Recurrent Events. Recurrent events are event classes that occur with some periodicity. For example, connections to a time card certification system may peak on the day that certifications are due. Identification of recurrent events informs experts on when they can expect a given event class to typically occur. In turn, this allows them to develop rules for other applications or detect unusual behaviors.

Identification of recurrent events follows naturally from the calculation of cross-correlation coefficients described in Sect. 3.3. Given flow records, we may encode time series based on occurrence count, byte or packet counts. The bin sizes are chosen based on the periodicity being explored. Once the time series is encoded, we may slightly modify the Erdem coefficient \(\rho _{0}\) to calculate the autocorrelation.

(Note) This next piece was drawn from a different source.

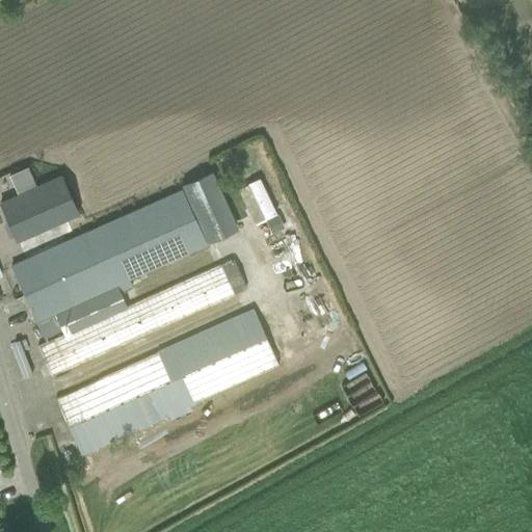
[(65,219),(79,213),(61,175),(36,187),(27,166),(9,174),(19,194),(0,203),(17,240),(24,258),(73,236),(65,219)]
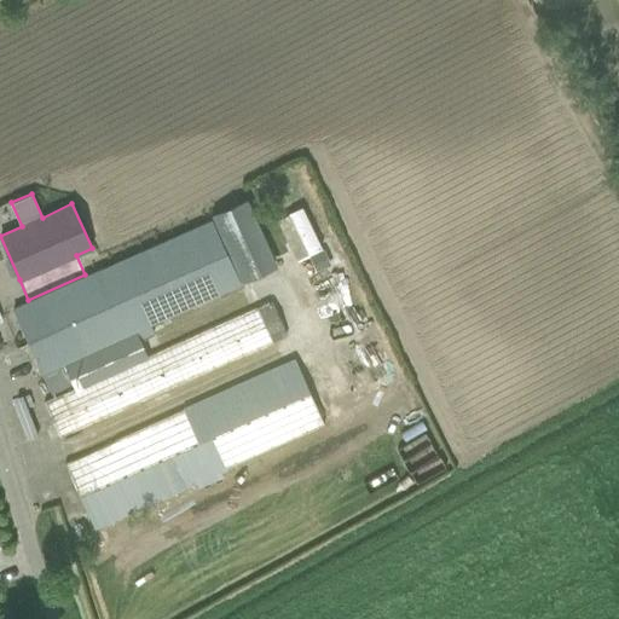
[(288,213),(308,254),(320,248),(301,207),(288,213)]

Substituting a time series X into (3) for both the X and Y inputs gives:

$$\begin{aligned} \alpha _{xx}\left[ \ell \right] = \frac{1}{T-1} \sum _{t=2}^{T-\ell } r_{xt} r_{xt+\ell } \qquad \ell \in \left( 0, \infty \right) \end{aligned}$$
(6)

Analogously to the original cross-correlation approach, this coefficient describe the covariation of a time series with itself at various lag and is contained within the range \(\left[ -1,1 \right] \). A coefficient closer to 1 indicates a strong positive correlation, or that the time series tends to change in a similar manner over time. By its definition, the autocorrelation coefficient will always equal 1 at the zero lag because a time series is always correlated with itself.

When autocorrelation is performed on a time series, a resulting peak indicates the period at which the event class tends to occur. For example, if data is binned by the minute and there is a peak in the autocorrelation at lag 10, this event tends to reoccur every 10 min. The lack of a peak in the autocorrelation implies that the event class does not display any recurrent behavior at the current level of granularity. However, care should be taken to verify that periodicity cannot be identified at a different granularity.

Recurrent Correlations. It may be of further interest to explore recurrent correlation present within the dataset. A recurrent correlation is a significant co-occurrence that will occur at regular time intervals. For example, an individual may initiate a remote session connection once a day. Identification of these patterns allow experts to determine typical joint behaviors of event classes.

Determination of a recurrent correlation follows similar steps as those for recurrent events. The difference exists in the encoded time series that is the input to the autocorrelation function. For this case, the time series are encoded based on the presence of significant relationships. The time series bins contain counts of significant co-occurrences during that time interval. A peak in the resulting autocorrelation indicates that there is periodicity in this relationship.

5.3 Further Application

The work presented shows how Erdem’s coefficient can be expanded to find lagged correlations between time series. This approach furthers experts’ understanding of relationships within a network. An understanding of significant correlations can aid in related domains, such as mission assurance. When contemplating the risks involved in completing an organization’s mission, it is necessary to understand the underlying dependencies in the networks that support the organization. Unexpected relationships may lead to additional considerations when evaluating the criticality of mission support systems.

6 Conclusion

This paper presents a general method to characterize network behaviors that manifest in the temporal domain. The characterized behaviors describe interactions between networked components. By analyzing the data in the temporal domain, indirect relationships (an indirect relationship is one in which no graph path exists between components) may be inferred. The proposed method employs significant co-occurrences detection which is a generalization of our prior work on dependency discovery. Formulations of different mechanisms governing interactions, influence the design of aggregation and encoding stages. We showed the method can be applied on flow information to related problems such as coupled remote shell sessions. Further analysis can be applied to determine the notability of the co-occurrence to network defenders and operators.